Rent $2835 (market)
Square feet 980
Occupants Adam Nelson (CEO, Workhouse Publicity); Alison Nelson (co-owner, Chocolate Bar)
Your closet! Rows of sweaters, sectioned into colors, the plum, the black. It’s like a 1940s movie-star closet but no silk ascots, all rib knits. [Adam] It’s like a Baby Gap. [Alison] This is my closet.
A few wool skirts. Don’t you have any clothes? [Adam] She wears some of mine. I have to explain. For 10 years everything I owned was in a bag. Alison and I both met because we grew up on welfare. [Alison] No!
Alison’s father is a fire dispatcher! [Alison] Here’s a wedding picture. When we cut the cake, I fed myself by mistake. I’d just done all the planning, production work. That’s my dad’s bagpipe band. They came to play after playing 22 funerals that day—November 17, 2001.
Look at that photo of a woman holding a glass against her cheek, so glamorous 1970s, a movie star? [Adam] My mother. She was a school teacher. When my father split, we were all on our own. We’d been building this house in Long Island. Now my mother was fully responsible. [Alison] I came from Rockaway, Bel Harbor. [Adam] They’re all such “good people.” I was just driving with her dad. I said, “Oh, they lowered the speed limit.” He said, “Well, you know, if it saves one life . . . ” Who says that? George Bailey in It’s a Wonderful Life. I never saw my father. One day I walk into Pizza Plus, Ninth Avenue and something, and there’s his picture on the wall signed: “To Pizza Plus, Love Bill.” I met him finally on the set of Cadillac Man. He plays, like, character roles. When I came to New York, instead of having three waiter jobs to pay the rent, I began house-sitting for five years. I did every showcase I could. Someday you’ll see my picture in Paul’s Pizza. Alison and I met when I hired her to be my production manager on my show—The Story of Lenny Bruce. The heel fell off my shoe and she had a shoe hammer in her purse.
Your dog looks like a pit bull. [Adam] The remarkable thing about this building, and I’ve lived in a lot of different places, they allow animals, there are children around. It really feels like a throwback to another time. The doorman says “Hello.” At first Alison wasn’t used to having a doorman. [Alison] The other day a friend of mine was talking about moving somewhere. I said, “But there’s no doorman!”
The doormen here used to dress like London bobbies. [Alison] They still dress as bobbies.
Is that what the doorman was dressed as? [Alison] Maybe it’s the maintenance men.

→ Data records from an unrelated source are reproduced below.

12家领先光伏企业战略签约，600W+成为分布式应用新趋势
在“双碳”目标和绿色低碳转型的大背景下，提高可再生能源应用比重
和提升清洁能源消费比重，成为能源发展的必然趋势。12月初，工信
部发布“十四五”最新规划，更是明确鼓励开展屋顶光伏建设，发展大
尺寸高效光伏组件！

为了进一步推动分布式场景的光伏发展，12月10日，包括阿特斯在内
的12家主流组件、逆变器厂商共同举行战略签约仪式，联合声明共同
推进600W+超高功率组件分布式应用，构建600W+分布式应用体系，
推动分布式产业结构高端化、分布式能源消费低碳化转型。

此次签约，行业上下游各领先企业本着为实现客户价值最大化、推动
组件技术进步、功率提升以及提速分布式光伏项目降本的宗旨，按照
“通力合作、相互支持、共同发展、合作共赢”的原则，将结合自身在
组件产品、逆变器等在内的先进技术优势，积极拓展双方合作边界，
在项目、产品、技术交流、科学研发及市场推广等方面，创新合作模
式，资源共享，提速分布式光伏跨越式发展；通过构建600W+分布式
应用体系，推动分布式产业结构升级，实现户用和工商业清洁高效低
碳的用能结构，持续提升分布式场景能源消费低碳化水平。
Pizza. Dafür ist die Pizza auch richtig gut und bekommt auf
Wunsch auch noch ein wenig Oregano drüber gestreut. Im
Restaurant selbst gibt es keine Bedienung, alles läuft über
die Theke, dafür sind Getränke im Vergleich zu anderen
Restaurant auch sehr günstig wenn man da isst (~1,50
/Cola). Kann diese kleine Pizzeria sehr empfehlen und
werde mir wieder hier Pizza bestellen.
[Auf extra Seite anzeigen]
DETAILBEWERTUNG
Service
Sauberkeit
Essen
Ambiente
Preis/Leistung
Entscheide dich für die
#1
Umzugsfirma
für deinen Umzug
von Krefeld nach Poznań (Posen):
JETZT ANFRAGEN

Anyway, this 1930 building with the Tuscan arches, sun deck that looks like an ocean liner, and oh, there used to be page boys for delivering messages, but this building was pretty much middle-class. Developer Henry Mandel’s dream of self-contained urban community and “the largest apartment house in New York City”—some 1665 units—housed some 200 secretaries along with its company presidents. [Alison] I heard when the building was finished, he declared bankruptcy.
Now the building is full of glamorous fashion designers. But today I can’t think about fashion, all I can think about is war. Though the other day the two merged. I was at this Ronald Feldman opening. There was this perfectly dressed family, mother in a big Yamamoto coat, father in something, little girl with a purse shaped like a perfectly stuffed lamb. And that night I dreamed lots of stuffed animals were flying low in the sky and dropping particles of chemical warfare, but they looked like snowy pieces of paper. I was with other people but thankfully we didn’t die, we just sort of passed out. [Adam] I hope that’s how war is, all cute, cuddly, and snowy.
Wait, that photo over there. Is that your mother? [Adam] No, it’s Gretchen Mol.